Aerococci are gram-positive cocci that had been considered to be uncommon pathogens in humans. However, Aerococcus urinae and Aerococcus sanguinicola are now known to cause urinary tract infections and invasive infections.

Aerococcus urinae was first recognized as a separate species in 1992 [4]. Its normal habitat remains unclear. Interestingly, it shares characteristics with Streptococci, Staphylococci, and Enterococci. Aerococcus urinae exhibits alpha hemolysis on blood agar, grows in clusters, and is intrinsically resistant to sulfonamide [5]. Unlike Staphylococcus, it does not produce catalase. Its growth occurs under both aerobic and anaerobic conditions. Not surprisingly, it can be commonly misidentified as an alpha hemolytic Streptococcus on microbiology reports. Proper identification of Aerococcus urinae can be done with biochemical methods; however sequencing of the gene coding 16S rRNA remains the gold standard for species determination [6].
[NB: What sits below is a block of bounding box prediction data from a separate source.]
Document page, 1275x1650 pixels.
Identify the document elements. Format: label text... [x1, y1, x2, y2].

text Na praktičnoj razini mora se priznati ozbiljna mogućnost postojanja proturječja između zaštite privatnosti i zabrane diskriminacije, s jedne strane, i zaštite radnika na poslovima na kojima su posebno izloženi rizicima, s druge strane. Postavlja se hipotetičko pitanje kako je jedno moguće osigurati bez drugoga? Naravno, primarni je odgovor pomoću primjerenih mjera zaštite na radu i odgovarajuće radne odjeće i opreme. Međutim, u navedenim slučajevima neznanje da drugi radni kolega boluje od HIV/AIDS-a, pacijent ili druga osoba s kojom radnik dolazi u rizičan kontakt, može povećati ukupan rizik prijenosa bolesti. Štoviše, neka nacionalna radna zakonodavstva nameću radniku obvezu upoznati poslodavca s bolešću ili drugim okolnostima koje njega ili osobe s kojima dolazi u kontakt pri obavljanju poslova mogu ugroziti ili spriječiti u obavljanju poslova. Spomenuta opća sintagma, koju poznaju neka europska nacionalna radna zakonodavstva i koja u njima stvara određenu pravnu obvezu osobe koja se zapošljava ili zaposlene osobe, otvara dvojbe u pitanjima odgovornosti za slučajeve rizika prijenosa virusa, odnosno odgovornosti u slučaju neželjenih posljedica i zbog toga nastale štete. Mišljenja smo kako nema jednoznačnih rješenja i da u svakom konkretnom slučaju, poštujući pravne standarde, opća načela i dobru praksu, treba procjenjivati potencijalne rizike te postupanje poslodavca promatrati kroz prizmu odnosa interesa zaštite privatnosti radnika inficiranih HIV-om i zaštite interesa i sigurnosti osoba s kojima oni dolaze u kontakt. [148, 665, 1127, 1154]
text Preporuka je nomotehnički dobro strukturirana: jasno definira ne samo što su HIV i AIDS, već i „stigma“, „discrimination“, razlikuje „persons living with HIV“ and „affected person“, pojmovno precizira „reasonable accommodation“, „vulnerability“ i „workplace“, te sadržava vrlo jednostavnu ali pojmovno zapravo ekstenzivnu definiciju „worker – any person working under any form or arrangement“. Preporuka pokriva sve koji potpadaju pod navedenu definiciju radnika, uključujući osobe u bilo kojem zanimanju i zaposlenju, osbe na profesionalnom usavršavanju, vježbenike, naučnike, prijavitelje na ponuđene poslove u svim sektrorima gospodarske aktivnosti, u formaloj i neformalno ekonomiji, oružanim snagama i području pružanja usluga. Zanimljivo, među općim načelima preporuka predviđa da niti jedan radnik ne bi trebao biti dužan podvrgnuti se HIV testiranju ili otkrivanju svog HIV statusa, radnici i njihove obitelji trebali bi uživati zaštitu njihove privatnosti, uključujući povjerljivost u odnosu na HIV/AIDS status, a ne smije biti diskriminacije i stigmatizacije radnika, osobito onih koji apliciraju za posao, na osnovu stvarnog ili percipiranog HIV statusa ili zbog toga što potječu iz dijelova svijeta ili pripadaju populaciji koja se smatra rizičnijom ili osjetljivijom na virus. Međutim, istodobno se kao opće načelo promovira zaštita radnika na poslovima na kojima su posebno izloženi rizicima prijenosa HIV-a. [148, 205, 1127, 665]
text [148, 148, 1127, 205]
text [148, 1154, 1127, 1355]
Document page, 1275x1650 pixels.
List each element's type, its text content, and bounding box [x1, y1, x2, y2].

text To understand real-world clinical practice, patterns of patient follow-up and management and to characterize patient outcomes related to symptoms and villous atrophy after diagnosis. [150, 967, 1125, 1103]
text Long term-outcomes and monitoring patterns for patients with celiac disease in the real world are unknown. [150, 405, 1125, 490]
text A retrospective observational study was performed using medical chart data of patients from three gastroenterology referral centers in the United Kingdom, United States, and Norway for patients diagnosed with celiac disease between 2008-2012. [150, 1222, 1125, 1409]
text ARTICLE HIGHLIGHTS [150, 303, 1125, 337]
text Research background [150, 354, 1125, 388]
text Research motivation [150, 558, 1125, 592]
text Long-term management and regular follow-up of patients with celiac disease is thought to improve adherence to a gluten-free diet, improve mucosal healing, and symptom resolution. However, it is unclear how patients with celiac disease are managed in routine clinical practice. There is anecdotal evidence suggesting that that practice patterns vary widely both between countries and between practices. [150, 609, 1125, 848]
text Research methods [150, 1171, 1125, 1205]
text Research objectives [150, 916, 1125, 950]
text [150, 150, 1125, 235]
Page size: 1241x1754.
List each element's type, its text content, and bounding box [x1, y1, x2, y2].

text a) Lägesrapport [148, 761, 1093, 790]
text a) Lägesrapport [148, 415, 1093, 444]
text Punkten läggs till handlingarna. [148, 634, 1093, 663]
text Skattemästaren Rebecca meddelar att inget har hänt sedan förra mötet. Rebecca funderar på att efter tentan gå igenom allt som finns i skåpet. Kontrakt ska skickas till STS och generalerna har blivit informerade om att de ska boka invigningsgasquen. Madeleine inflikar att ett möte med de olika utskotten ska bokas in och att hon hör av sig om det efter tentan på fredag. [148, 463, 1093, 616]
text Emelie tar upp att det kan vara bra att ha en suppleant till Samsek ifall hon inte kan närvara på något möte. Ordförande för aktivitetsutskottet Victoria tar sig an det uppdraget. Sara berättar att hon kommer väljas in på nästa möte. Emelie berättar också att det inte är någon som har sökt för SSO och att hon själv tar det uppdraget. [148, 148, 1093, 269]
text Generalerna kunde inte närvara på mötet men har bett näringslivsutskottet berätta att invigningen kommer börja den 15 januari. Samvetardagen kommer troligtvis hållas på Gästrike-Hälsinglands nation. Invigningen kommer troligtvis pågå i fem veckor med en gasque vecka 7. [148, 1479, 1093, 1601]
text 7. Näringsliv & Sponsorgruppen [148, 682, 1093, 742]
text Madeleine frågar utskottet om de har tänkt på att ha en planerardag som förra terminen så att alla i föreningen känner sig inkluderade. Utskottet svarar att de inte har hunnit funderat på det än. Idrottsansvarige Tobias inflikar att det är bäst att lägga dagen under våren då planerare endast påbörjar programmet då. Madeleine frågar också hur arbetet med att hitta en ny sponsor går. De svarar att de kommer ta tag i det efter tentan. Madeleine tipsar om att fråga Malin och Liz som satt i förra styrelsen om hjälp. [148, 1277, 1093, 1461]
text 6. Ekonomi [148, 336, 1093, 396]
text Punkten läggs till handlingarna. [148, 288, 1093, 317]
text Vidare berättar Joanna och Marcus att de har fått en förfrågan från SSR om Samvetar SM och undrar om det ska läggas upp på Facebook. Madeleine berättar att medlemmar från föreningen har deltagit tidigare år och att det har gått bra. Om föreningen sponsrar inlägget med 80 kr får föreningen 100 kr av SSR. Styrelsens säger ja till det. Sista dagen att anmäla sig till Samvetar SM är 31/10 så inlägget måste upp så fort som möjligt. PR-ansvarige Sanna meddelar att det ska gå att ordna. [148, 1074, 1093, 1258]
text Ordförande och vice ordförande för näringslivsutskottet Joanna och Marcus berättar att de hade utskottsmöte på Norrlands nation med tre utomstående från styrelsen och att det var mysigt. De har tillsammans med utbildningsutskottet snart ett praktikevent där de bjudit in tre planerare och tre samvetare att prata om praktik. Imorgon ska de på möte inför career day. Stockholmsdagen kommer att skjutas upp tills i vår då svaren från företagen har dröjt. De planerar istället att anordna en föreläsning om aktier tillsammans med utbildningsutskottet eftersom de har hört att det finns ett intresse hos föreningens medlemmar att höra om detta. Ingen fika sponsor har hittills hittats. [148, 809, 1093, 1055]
In animal models of streptococcal infection, clindamycin has been shown to yield response rates superior to those of penicillin, even in the context of delayed treatment [7].

Aerococcus urinae has very low MICs for penicillin and somewhat low MICs cephalosporins, whereas their MICs to aminoglycosides are high. It is generally sensitive to vancomycin; however elevated MICs have been reported [8]. The organism was thought to be generally sensitive to ciprofloxacin and levofloxacin; however acquired resistance has been described lately, which makes the choice of empiric quinolones for treating Aerococcus urinae doubtful [9, 10].

Aerococcus urinae can colonize the urinary tract. Not only has it been implicated in urinary tract infections, but also it has been reported as a cause of invasive infections such as bloodstream infections, infectious endocarditis, and spondylodiscitis [1113]. Patients with severe Aerococcus infections were mostly elderly males who had some underlying urologic abnormalities such as benign prostatic hypertrophy [14]. Among those who developed infectious endocarditis, the mortality rate was high. Biofilm formation and platelet aggregation are believed to contribute to the bacterial virulence of this organism [15].

We believe that the patient might have acquired this infection through a sexual encounter with his partner who was being treated with IV antibiotics that could have changed her vaginal flora. Also, the fact that the patient slept with the condom in place could have provided an excellent medium for the organism to multiply and thus result in a fulminating infection. However, this cannot be confirmed based on the available information.

We report to the best of our knowledge the first case of severe Aerococcus urinae urinary tract infection with necrotizing urethritis in a relatively young man. The severity of his clinical presentation and the extent of the urethral infection emphasize what has been reported in the literature about the virulence of this organism. Furthermore, the patient showed no clinical improvement on antibiotics alone and unfortunately required a urethrectomy.

Conflict of Interests

There is no conflict of interests to disclose.